I have a milie/tuono sensor from AF1 in my cart. Hoping that someone can confirm my suspicion that this one is dead.

If you have had rear pads changed and it's now playing up get back to dealer and tell them they have knackerd your senior they will of been twisting the rear mount about when fitting rear pads and have damaged the sencor

beasthonda
06-25-2015, 09:05 AM
I would also check the entire length of the cable that runs under the cover on the swing arm.
When I replaced my speedo sensor for this Acewell one I found the original outer cable had split and the inner cable was not in the best shape.
http://www.apriliaforum.com/forums/showthread.php?295248-Speedo-sensor-alternative&highlight=alternative+speedo+sensor
My original one was still working but like many on this forum looking for cheap plug and play alternative.
This came close

AbuDanger
06-25-2015, 05:07 PM
Thanks beatshonda by the time I pay shipping from the UK I would be right at the same price as the Mille sensor from AF1. I orderd it last night, I figured that for $60 it was worth getting it on the way.
I plan to go over the old one with a fine tooth comb when I pull it out.
I will certainly take a look at the connectors as well.
While they might have speed up its demise I don't feel like the brake job was the cause of failure. It had already more or less failed once and I managed to resurect it with black silicone.

Capoandrew
06-26-2015, 02:06 AM
What sort of black silicon did you use? Engine gasket goo is ok, but house hold silicon isn't. It eats the wire insulation in time.
The pro electrical guys use a potting paste.

AbuDanger
06-28-2015, 01:15 PM
Capoandrew I actually used something called liquid-electrical tape. It paints on with a consistsncy of rubber-cement, and dries to a semi hard, but flexable finish. I hope it doesn't eat wire insulation....
The millie sensor came in the mail yesterday while I was camping. Hoping to fit it this afternoon.

AbuDanger
06-28-2015, 08:12 PM
I can confirm that they do work. The wire angle (entry into the sensor)isn't the same but this is easily worked around. They are about 20% less money than a capo sensor if bought new.

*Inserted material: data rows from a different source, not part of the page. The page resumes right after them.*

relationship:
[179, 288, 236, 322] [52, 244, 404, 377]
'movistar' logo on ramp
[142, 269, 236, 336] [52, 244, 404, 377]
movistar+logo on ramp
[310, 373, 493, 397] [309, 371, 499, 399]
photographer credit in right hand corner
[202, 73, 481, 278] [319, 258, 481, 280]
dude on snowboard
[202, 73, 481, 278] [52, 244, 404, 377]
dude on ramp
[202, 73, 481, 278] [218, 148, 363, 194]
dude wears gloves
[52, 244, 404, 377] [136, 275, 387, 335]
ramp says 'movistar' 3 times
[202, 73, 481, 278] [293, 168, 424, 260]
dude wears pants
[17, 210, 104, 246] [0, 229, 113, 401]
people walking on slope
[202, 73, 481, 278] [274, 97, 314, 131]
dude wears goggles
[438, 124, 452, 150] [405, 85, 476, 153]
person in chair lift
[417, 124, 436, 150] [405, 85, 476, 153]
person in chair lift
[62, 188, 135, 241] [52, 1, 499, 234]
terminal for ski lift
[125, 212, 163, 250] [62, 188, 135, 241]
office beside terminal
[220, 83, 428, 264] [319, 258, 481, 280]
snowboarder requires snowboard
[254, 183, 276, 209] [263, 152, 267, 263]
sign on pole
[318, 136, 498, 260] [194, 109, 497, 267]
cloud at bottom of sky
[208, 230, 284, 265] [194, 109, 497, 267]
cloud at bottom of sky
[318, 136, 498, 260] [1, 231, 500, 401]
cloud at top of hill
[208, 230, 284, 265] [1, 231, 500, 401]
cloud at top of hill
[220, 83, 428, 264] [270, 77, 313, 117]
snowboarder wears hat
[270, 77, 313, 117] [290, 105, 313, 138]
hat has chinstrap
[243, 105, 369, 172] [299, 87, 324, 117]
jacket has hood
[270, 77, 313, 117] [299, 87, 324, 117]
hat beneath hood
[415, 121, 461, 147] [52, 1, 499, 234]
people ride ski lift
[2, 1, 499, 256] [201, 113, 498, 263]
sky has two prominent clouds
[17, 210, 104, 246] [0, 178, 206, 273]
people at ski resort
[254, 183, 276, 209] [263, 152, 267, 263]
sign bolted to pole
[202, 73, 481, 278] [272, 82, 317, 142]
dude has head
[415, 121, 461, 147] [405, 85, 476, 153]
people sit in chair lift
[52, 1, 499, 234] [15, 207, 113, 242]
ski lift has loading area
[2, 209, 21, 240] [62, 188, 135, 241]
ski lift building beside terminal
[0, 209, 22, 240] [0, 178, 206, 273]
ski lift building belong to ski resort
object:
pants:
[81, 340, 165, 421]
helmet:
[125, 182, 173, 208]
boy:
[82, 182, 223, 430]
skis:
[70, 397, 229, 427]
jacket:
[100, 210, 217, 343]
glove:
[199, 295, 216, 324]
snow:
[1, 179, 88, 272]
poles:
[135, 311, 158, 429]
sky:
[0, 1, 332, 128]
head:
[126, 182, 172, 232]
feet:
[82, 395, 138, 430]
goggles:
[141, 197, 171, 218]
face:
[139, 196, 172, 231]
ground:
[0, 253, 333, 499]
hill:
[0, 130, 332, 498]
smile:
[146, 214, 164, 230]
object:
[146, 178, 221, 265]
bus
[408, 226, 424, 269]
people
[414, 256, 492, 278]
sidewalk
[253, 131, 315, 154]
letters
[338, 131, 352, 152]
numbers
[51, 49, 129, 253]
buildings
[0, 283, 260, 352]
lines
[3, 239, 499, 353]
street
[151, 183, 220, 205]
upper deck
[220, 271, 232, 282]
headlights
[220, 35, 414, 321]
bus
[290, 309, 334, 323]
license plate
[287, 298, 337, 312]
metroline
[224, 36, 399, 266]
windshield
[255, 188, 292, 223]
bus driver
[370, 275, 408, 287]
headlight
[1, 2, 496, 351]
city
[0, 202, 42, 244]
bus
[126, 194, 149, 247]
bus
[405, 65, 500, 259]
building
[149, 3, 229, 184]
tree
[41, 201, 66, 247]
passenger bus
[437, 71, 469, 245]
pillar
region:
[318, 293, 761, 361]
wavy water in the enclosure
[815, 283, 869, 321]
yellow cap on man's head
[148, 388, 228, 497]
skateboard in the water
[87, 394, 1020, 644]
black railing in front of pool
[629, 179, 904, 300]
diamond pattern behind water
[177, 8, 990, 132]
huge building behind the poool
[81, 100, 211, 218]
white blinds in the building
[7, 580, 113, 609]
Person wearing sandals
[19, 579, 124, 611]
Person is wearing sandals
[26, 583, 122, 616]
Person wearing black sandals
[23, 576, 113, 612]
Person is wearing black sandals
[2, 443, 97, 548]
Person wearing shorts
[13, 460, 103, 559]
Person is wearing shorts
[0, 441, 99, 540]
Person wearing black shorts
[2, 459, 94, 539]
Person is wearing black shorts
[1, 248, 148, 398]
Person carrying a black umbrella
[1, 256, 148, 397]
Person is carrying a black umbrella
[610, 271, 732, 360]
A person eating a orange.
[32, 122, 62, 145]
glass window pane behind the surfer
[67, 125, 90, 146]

So I didn't actually get to it today, here's hoping I can tomorrow.
Nearld, just so I don't waste time trying to solve a problem that I don't need to what did you do about the wire entry angle? Just loop it around?

nerald
06-29-2015, 05:21 AM
I didn't secure the sensor via the bolt hole. I used the original bolt and washer to secure it via the " lip" around the edge of the sensor. It just needs to hold it down so to speak. Put a dab of loctite on the bolt if concerned. You will understand when you come to fit.

AbuDanger
07-03-2015, 08:00 AM
Thanks everyone for your help. The Millie sensor worked great. I compared voltage readings before I did the full replacement, and confirmed that my old sensor was dead.
There is enought wire that it could be looped around, but it looks a bit jankey. I opted for nerld's solution of a washer that goes over the rim of the sensor. All in all, probably as close to a "plug and play" solution as we can hope for.